We are not in debate for ONLY college debate. For the most part we are in debate to help us with skills that we hope to take with us into the future.

The VP of Novice Training should also be able to help seniors transistion those skills. Parliamentary Debate style is NOT the style to take into a city council or into law school. VP of Novice Training should help to isolate those skills that will help in the future and break the habits of those that will not.

I can provide that. I also have a plan to set forth the timing of that transitioning so as to not disrupt the training of junior members of the team.


Vision for the Team

We have a unique opportunity in the next few years. This team will have a budget that most schools dream of. This school provides a talent pool that is very unique among many teams. Short-term goals are plentiful. "Better debaters" "more travel" and a whole host of very short-sighted goals. Even the vocalized long term goals are lacking in the reasons-for-goals category.

We can take over APDA, NPDA, IE and World's with proper leadership and training. This will allow people a choice of what they want to pursue from UMPDS, provide sponsors to be more excited about funding UMPDS and allow UMPDS to become one of the premier debate teams in the nation, if not the world.

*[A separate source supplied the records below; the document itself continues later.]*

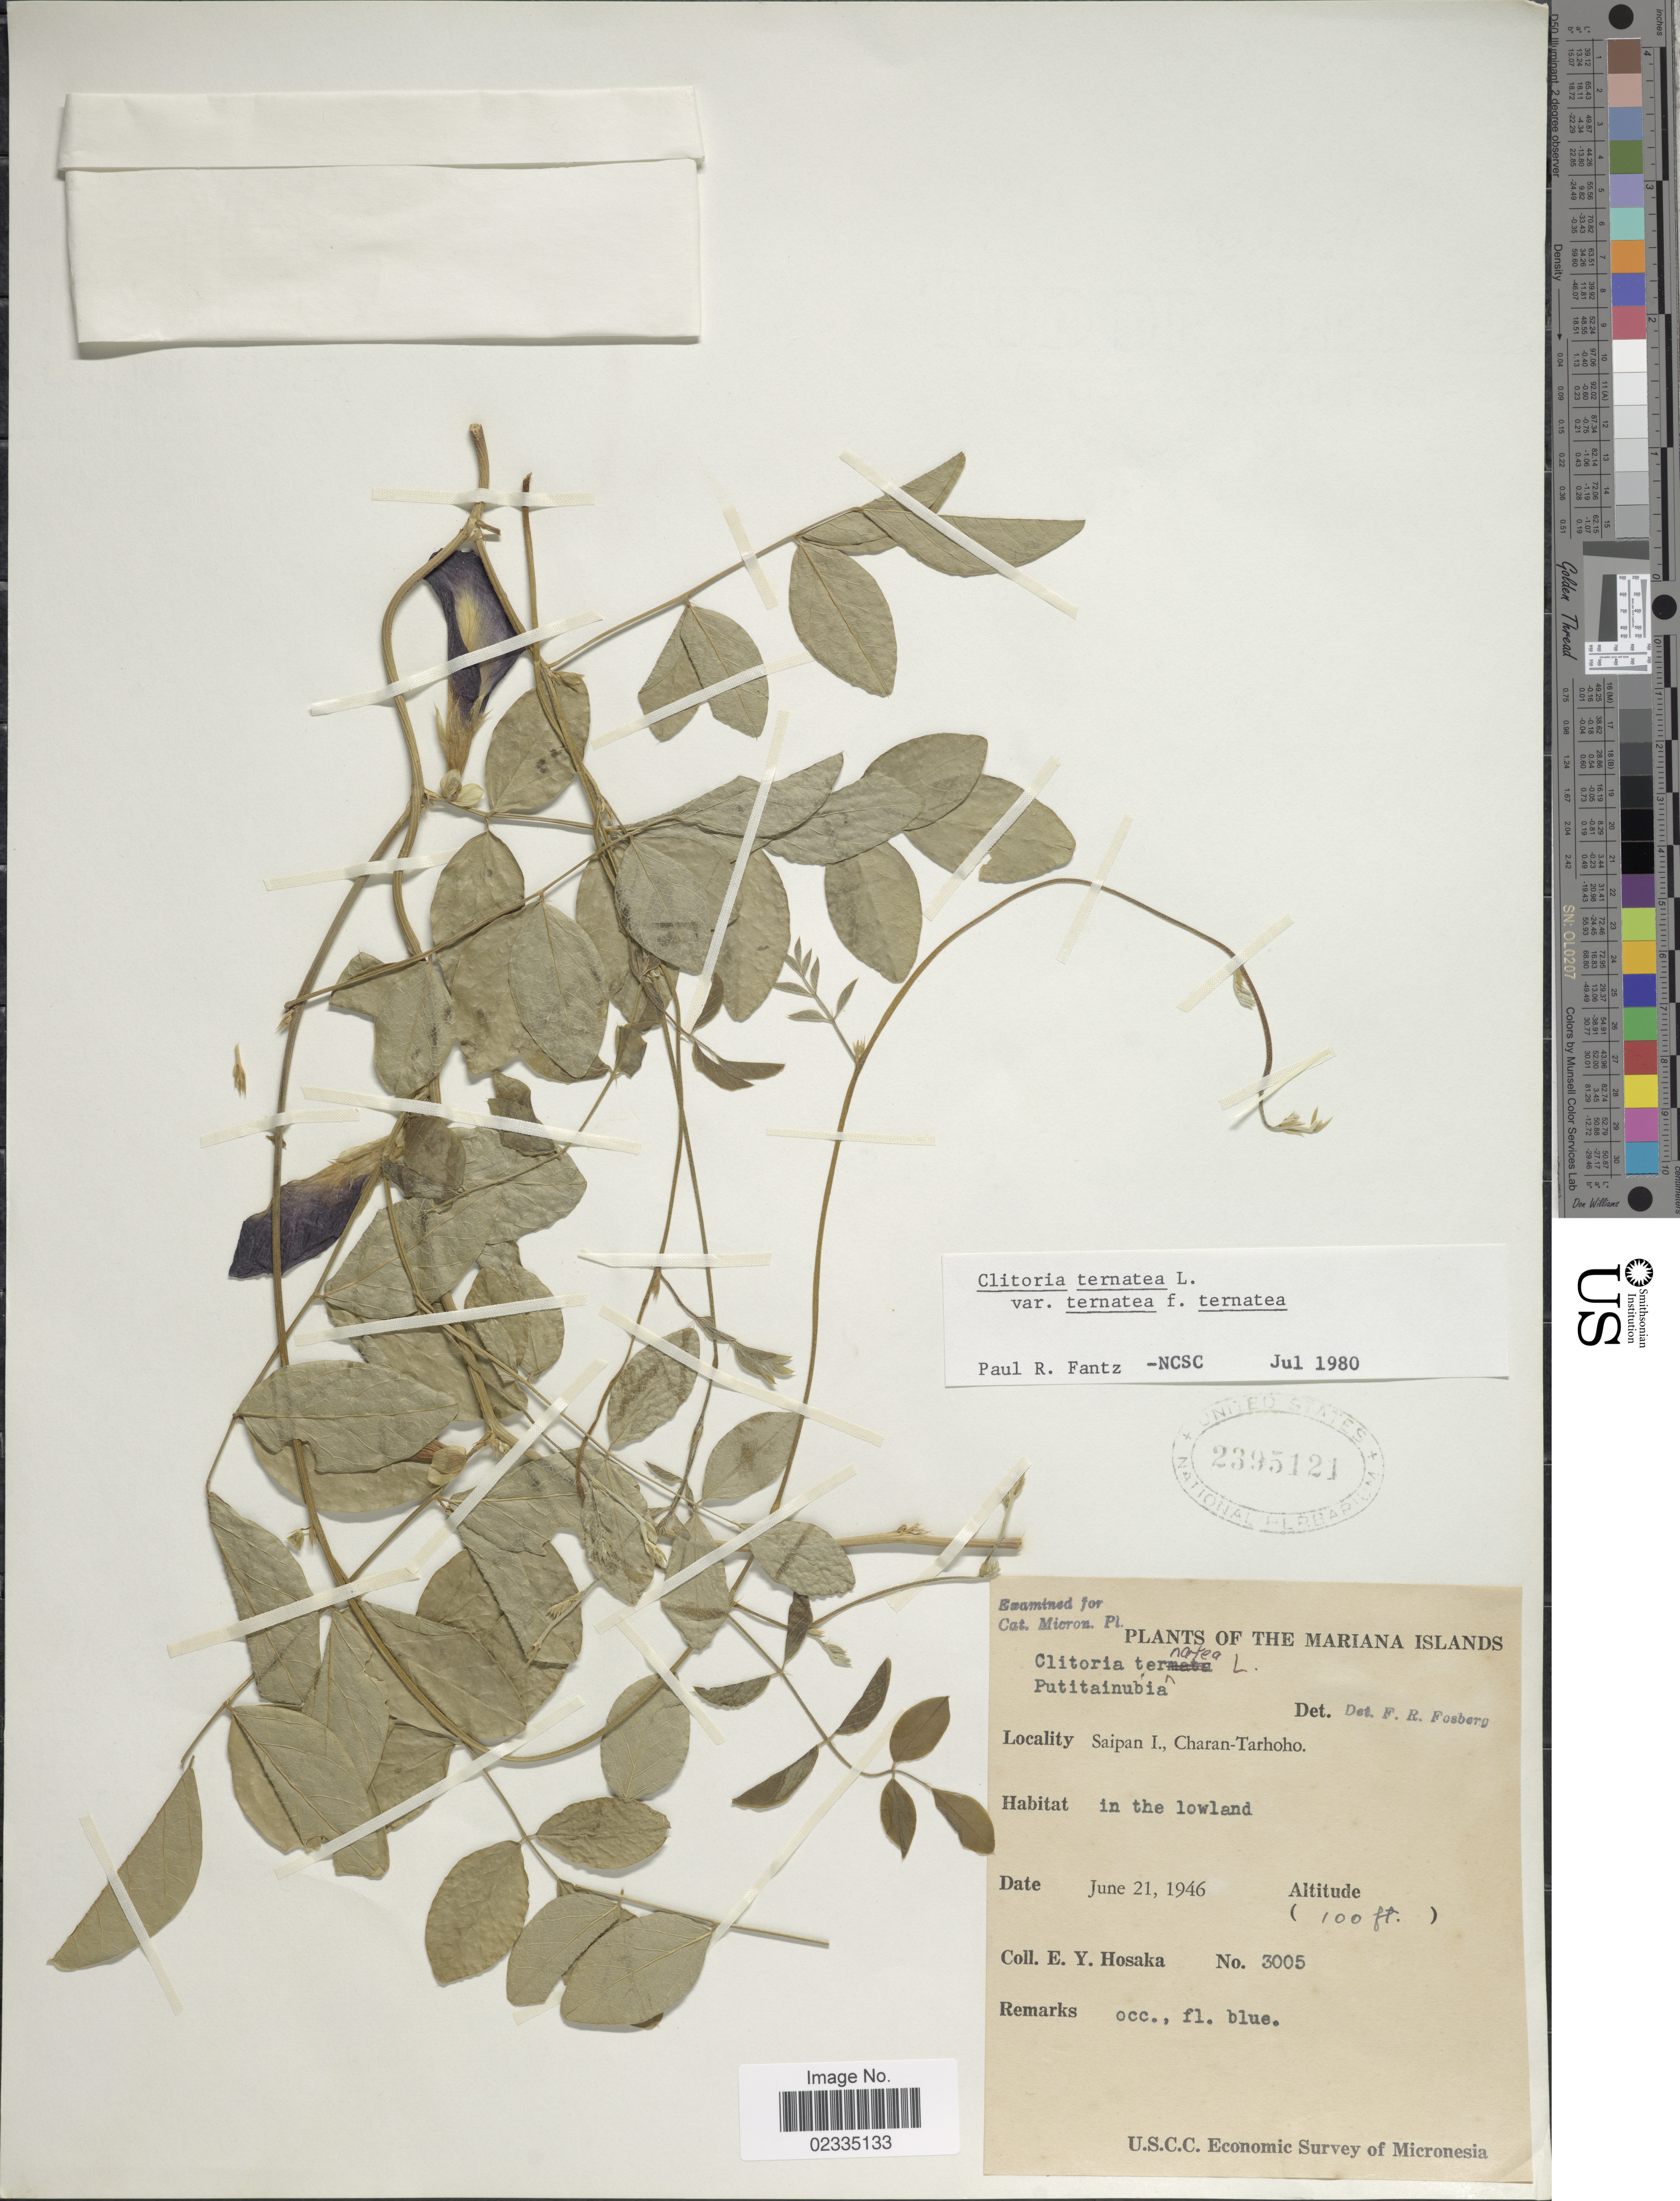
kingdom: Plantae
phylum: Tracheophyta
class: Magnoliopsida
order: Fabales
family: Fabaceae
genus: Clitoria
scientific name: Clitoria ternatea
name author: L.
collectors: F. R. Fosberg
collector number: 3005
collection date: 1946-06-21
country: Northern Mariana Islands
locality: The Marianas Islands, Saipan I., Charan-Tarhoho, in the lowland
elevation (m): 30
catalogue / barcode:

We can, in the meantime, also look to build debate coalitions with smaller schools to help expand our presence while sharing the costs with other teams. There is nothing wrong with having a team of Minnesota schools while we build our empire. And that is the outside of the box thinking that will this team to expand.


Change In Training

What has been the biggest problem in training this year and last year? The inability to isolate skills for practice. When the football team is at practice they don't simply run a scrimmage each session. They isolate skills.

Two years ago the eventual winner of VP for Novice Training proclaimed "innovative ways to practice" to help work on individual skills. What materialized in the two years since is simply debating each and every week.

What will change if I am elected?

There will be opportunities to debate each week, but there also needs to be opportunities to watch. Repetition is good, but observation helps each other with bad habits. An observer is better able to identify and announce those bad habits.

Feedback is crucial to improvement. Isolation is necessary to make skills become a core and instinctive skill.

I plan to make that happen. I will make that happen.

To vote for an expanding future is to vote for Anthony Reel for VP of Novice Training!